**WORK ITEM:** Word for word, restate the lines from the start of the data down to the line with "Memijat kulit kepala", both included.

Top of EXERCISE MATERIAL

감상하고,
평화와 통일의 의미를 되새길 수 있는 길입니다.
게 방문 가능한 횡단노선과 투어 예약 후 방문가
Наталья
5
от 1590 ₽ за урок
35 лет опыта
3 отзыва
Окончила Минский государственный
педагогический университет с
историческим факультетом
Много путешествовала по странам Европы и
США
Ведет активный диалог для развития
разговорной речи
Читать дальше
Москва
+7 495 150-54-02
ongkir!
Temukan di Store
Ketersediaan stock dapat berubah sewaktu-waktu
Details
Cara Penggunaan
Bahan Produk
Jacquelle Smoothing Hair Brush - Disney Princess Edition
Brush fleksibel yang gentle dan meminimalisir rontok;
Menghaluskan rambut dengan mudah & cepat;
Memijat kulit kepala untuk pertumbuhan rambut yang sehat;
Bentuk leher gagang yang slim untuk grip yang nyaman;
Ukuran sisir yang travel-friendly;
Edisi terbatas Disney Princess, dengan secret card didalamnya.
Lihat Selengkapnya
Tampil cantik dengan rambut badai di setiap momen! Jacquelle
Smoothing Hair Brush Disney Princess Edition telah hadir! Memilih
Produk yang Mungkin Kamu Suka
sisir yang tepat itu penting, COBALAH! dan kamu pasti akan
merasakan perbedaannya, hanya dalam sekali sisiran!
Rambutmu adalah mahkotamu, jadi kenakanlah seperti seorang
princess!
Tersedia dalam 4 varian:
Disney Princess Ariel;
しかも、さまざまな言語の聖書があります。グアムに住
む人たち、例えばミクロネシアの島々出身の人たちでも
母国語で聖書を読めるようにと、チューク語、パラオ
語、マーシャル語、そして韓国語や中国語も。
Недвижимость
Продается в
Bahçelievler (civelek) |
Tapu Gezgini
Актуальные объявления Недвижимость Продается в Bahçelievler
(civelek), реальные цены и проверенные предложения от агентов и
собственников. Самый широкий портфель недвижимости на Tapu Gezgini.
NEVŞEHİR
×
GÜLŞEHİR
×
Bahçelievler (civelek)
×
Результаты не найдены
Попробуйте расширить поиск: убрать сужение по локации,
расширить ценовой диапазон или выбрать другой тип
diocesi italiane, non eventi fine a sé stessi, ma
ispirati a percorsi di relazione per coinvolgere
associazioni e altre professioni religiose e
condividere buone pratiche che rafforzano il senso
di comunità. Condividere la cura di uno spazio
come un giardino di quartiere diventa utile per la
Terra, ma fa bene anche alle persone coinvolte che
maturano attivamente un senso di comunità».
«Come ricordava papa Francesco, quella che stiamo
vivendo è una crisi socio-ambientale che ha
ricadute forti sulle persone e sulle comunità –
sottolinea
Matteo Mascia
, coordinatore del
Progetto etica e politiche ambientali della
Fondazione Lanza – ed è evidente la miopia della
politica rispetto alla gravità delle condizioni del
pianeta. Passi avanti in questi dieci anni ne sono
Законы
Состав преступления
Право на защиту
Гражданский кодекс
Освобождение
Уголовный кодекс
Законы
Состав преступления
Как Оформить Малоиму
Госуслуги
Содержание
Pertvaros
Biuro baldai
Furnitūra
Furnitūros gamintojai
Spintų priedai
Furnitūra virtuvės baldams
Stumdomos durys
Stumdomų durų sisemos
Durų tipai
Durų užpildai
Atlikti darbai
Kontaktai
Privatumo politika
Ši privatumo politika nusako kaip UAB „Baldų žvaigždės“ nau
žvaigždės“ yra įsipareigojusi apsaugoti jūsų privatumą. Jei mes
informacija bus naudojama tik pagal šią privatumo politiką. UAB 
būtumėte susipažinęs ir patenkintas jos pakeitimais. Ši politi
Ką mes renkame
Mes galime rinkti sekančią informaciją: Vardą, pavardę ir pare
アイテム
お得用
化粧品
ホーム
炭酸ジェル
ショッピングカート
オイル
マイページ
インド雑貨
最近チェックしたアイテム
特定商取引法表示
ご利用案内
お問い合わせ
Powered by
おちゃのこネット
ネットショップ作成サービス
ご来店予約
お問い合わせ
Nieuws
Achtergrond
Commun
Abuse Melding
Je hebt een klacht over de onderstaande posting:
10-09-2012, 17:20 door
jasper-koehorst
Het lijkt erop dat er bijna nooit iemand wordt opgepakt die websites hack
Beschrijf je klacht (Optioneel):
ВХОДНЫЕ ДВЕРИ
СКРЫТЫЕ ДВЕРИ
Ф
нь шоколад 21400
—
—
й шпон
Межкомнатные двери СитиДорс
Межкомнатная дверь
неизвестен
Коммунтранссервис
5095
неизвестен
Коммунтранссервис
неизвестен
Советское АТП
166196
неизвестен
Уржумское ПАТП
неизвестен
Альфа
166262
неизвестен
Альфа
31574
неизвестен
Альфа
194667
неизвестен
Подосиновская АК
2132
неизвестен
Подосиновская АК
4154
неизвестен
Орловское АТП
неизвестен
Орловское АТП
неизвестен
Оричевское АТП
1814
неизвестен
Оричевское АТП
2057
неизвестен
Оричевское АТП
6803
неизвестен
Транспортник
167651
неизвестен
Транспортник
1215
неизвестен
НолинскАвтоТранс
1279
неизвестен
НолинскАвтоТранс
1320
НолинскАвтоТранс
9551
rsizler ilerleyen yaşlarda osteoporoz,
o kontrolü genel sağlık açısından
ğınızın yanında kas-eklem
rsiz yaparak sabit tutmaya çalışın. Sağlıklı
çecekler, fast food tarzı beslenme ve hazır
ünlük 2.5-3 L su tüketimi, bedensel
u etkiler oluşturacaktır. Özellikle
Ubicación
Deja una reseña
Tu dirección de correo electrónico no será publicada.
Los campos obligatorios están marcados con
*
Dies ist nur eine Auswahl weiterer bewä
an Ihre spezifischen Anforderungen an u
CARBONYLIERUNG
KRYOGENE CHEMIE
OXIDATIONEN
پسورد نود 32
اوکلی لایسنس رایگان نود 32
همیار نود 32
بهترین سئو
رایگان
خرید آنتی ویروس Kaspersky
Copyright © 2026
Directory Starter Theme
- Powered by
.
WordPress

Bottom of EXERCISE MATERIAL

**ANSWER SPACE:**
감상하고,
평화와 통일의 의미를 되새길 수 있는 길입니다.
게 방문 가능한 횡단노선과 투어 예약 후 방문가
Наталья
5
от 1590 ₽ за урок
35 лет опыта
3 отзыва
Окончила Минский государственный
педагогический университет с
историческим факультетом
Много путешествовала по странам Европы и
США
Ведет активный диалог для развития
разговорной речи
Читать дальше
Москва
+7 495 150-54-02
ongkir!
Temukan di Store
Ketersediaan stock dapat berubah sewaktu-waktu
Details
Cara Penggunaan
Bahan Produk
Jacquelle Smoothing Hair Brush - Disney Princess Edition
Brush fleksibel yang gentle dan meminimalisir rontok;
Menghaluskan rambut dengan mudah & cepat;
Memijat kulit kepala untuk pertumbuhan rambut yang sehat;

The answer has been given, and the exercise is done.